Bordering Two Cultures As A BBC (British Born Chinese)


It occurred to me the other day that I love clinging to a sense of anonymity when I write, straying away from vast commentaries on my life or intimate personal details. In order to remedy that, I thought I’d write a more personal article, laden with cultural perspective: my thoughts on being British Chinese or what it’s like being British Chinese. My ethnic roots are the first thing a stranger notices about me, so I thought I’d discuss my life, bordering two cultures and what that means for me as a young woman.

Where am I from?

I’m from the North-West of England and still live and study there today. I have two wonderful parents and two outrageously successful siblings. Strangely enough my parents deviate away from the stereotype of the strict Asian parents in that I’ve never felt pressured to excel academically or live up to an academic dream. Whilst they taught me that high grades will certainly open doors, they reinforced the fact that interpersonal and intra-personal smarts will get you over the threshold and that there’s more to life than being a grade-hound.

“No, where are you actually from?”

I often find the question, ‘where are you from?’ troublesome in two respects:

A) Curiosity about my ethnicity is camouflaged in a question about where I was born.

B) Upon answering the question, there are those who get embarrassed and immediately apologise, “Oh, I’m sorry. I didn’t know you were from here”.

It’s only natural for people to be curious and I appreciate people’s caution around the potentially tricky issue of race. My ethnicity is Chinese but, unfortunately, I can only speak English, despite many preconceptions. As a result, I’m incredibly envious of my bilingual friends, especially when they switch languages in conversation. Sadly, as my grandmother can only speak Chinese and a little English, my siblings and I can’t fully communicate with her meaning our relationship is stagnated in parts.

I often find my appearance is such a contradiction and as a result, my friends have supplied the moniker, ‘fake Asian’.

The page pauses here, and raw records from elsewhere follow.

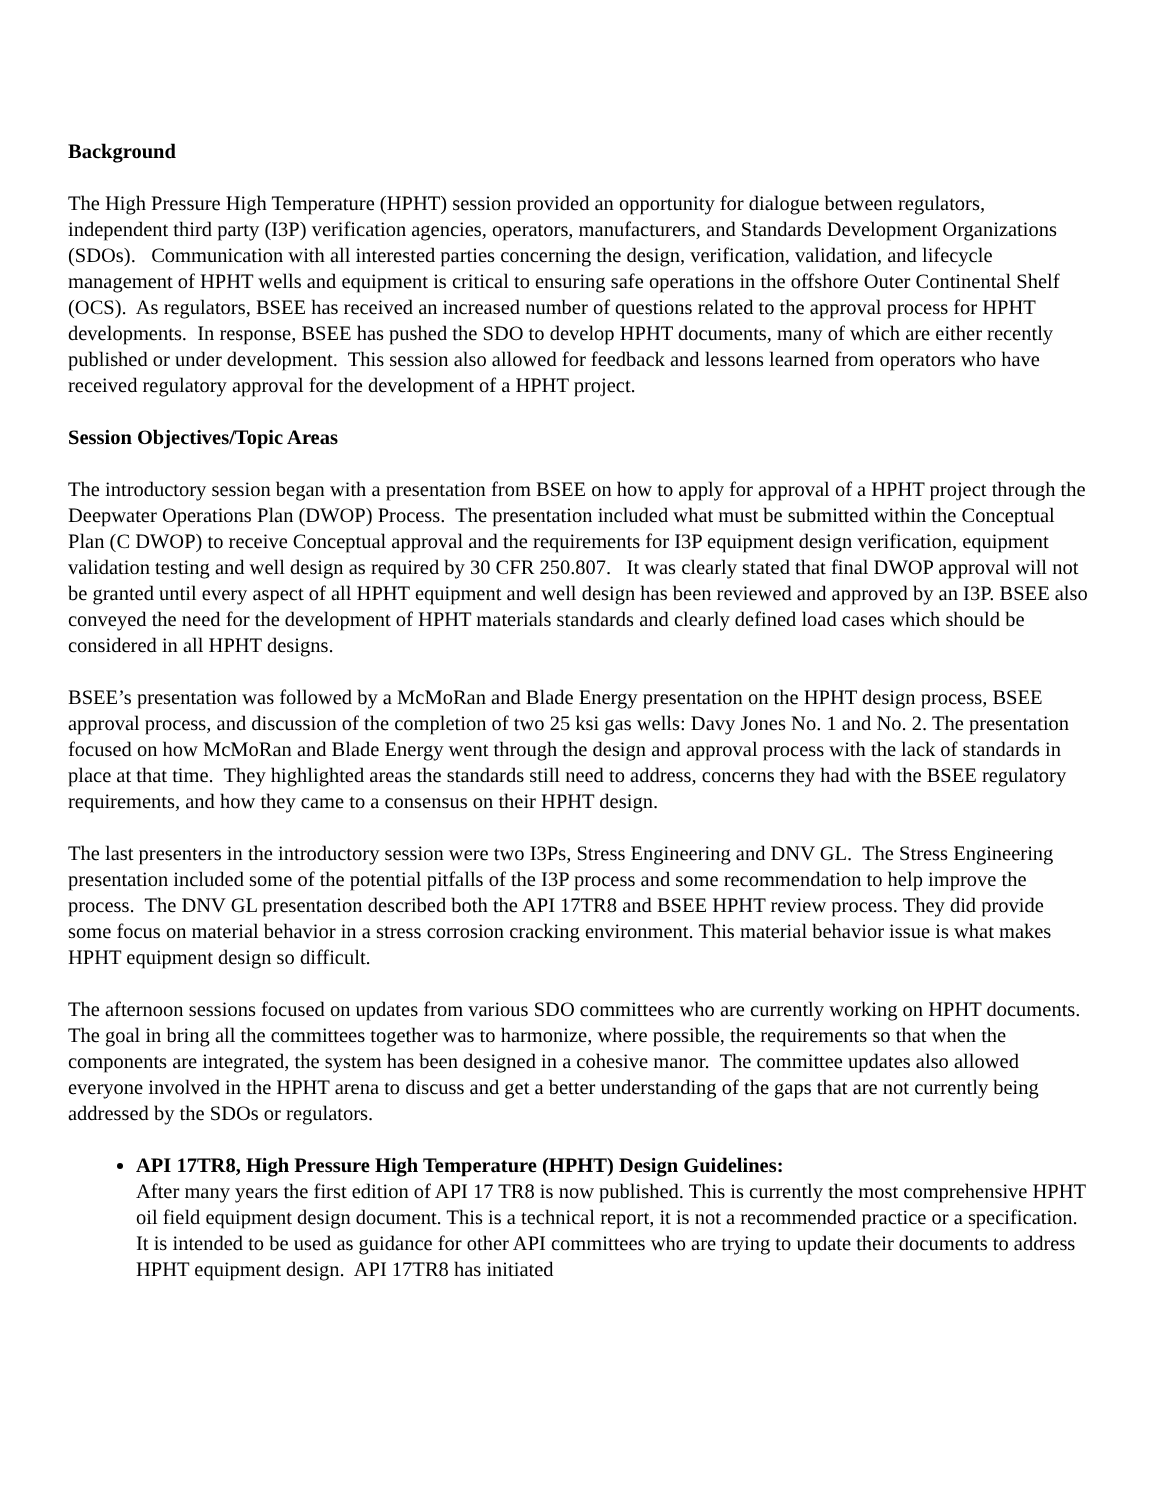Background
The High Pressure High Temperature (HPHT) session provided an opportunity for dialogue between regulators, independent third party (I3P) verification agencies, operators, manufacturers, and Standards Development Organizations (SDOs). Communication with all interested parties concerning the design, verification, validation, and lifecycle management of HPHT wells and equipment is critical to ensuring safe operations in the offshore Outer Continental Shelf (OCS). As regulators, BSEE has received an increased number of questions related to the approval process for HPHT developments. In response, BSEE has pushed the SDO to develop HPHT documents, many of which are either recently published or under development. This session also allowed for feedback and lessons learned from operators who have received regulatory approval for the development of a HPHT project.
Session Objectives/Topic Areas
The introductory session began with a presentation from BSEE on how to apply for approval of a HPHT project through the Deepwater Operations Plan (DWOP) Process. The presentation included what must be submitted within the Conceptual Plan (C DWOP) to receive Conceptual approval and the requirements for I3P equipment design verification, equipment validation testing and well design as required by 30 CFR 250.807. It was clearly stated that final DWOP approval will not be granted until every aspect of all HPHT equipment and well design has been reviewed and approved by an I3P. BSEE also conveyed the need for the development of HPHT materials standards and clearly defined load cases which should be considered in all HPHT designs.
BSEE’s presentation was followed by a McMoRan and Blade Energy presentation on the HPHT design process, BSEE approval process, and discussion of the completion of two 25 ksi gas wells: Davy Jones No. 1 and No. 2. The presentation focused on how McMoRan and Blade Energy went through the design and approval process with the lack of standards in place at that time. They highlighted areas the standards still need to address, concerns they had with the BSEE regulatory requirements, and how they came to a consensus on their HPHT design.
The last presenters in the introductory session were two I3Ps, Stress Engineering and DNV GL. The Stress Engineering presentation included some of the potential pitfalls of the I3P process and some recommendation to help improve the process. The DNV GL presentation described both the API 17TR8 and BSEE HPHT review process. They did provide some focus on material behavior in a stress corrosion cracking environment. This material behavior issue is what makes HPHT equipment design so difficult.
The afternoon sessions focused on updates from various SDO committees who are currently working on HPHT documents. The goal in bring all the committees together was to harmonize, where possible, the requirements so that when the components are integrated, the system has been designed in a cohesive manor. The committee updates also allowed everyone involved in the HPHT arena to discuss and get a better understanding of the gaps that are not currently being addressed by the SDOs or regulators.
API 17TR8, High Pressure High Temperature (HPHT) Design Guidelines:
After many years the first edition of API 17 TR8 is now published. This is currently the most comprehensive HPHT oil field equipment design document. This is a technical report, it is not a recommended practice or a specification. It is intended to be used as guidance for other API committees who are trying to update their documents to address HPHT equipment design. API 17TR8 has initiated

“So, are you more British or Chinese?”

I’m equal elements of both in that my nationality is British and my ethnicity is Chinese. I wouldn’t be who I am otherwise. In fact, my parents would never entertain a solely British label. Whilst studying French at school, I stumbled upon the concept of visible and invisible minorities: the concept of blending more easily into a society due to your looks. That’s to say, throughout my whole life, it will be presumed that I’m a Chinese native.

“Wow, you speak English perfectly!”


“But you can’t speak Chinese?”


“You’re so exotic looking!”

Thanks…but I’m not a tropical island, I’m a girl!

“Ok. So, what’s it like for you to be British Chinese?”

It’s interesting being part of two cultures as there’s the chance to mix and match different aspects of both. For example, I celebrate New Year’s Day on January 1st as well as Chinese New Year. And my mother cooks rice with English food in what I like to call Asian fusion dishes. I just wish I was able to cook as well as she does!

I’m also very grateful to my parents. Thanks to the hard graft of our parents and grandparents, my siblings and I have had very easy lives. Unlike most, if not all, of our Chinese friends, we’ve never had to work in a family business, devoting our time instead to our studies and interests.

Looks-wise, I find that my appearance has enabled me to stand out in job interview situations and the like. Experiencing racism and prejudice has made me, in my opinion, a stronger person and less prejudiced to others. I always tend to stand up for people and would never judge anyone negatively on something as superficial as looks. Don’t get me wrong. There are days I feel upset over a racist jibe but, to this day, I’ve never experienced anything too severe or physical (thank god!).

Before university, I had never heard of the concept of ‘Yellow Fever’ fetish or ‘Asiaphiles’. For the unacquainted, these two terms describe the phenomenon surrounding the sexual preference some people (usually Caucasian males) bear for Asian women. I find it hilarious and although most people find it inherently racist and creepy, I think it’s important to take a light-hearted perspective. For a BBC girl, it’s always something to consider when dating. Check out the video below:


What does it mean for you to be British Chinese?

It simply means I border two cultures. I grew up in a Western country with all the youthful looks that my Chinese roots gave me. As a result, I’m exposed to the advantages of both cultures. Do I think it would be easier to be simply English or Chinese? I don’t know. All I know is that I’m here to eradicate stereotypes of what it means to be British or Chinese.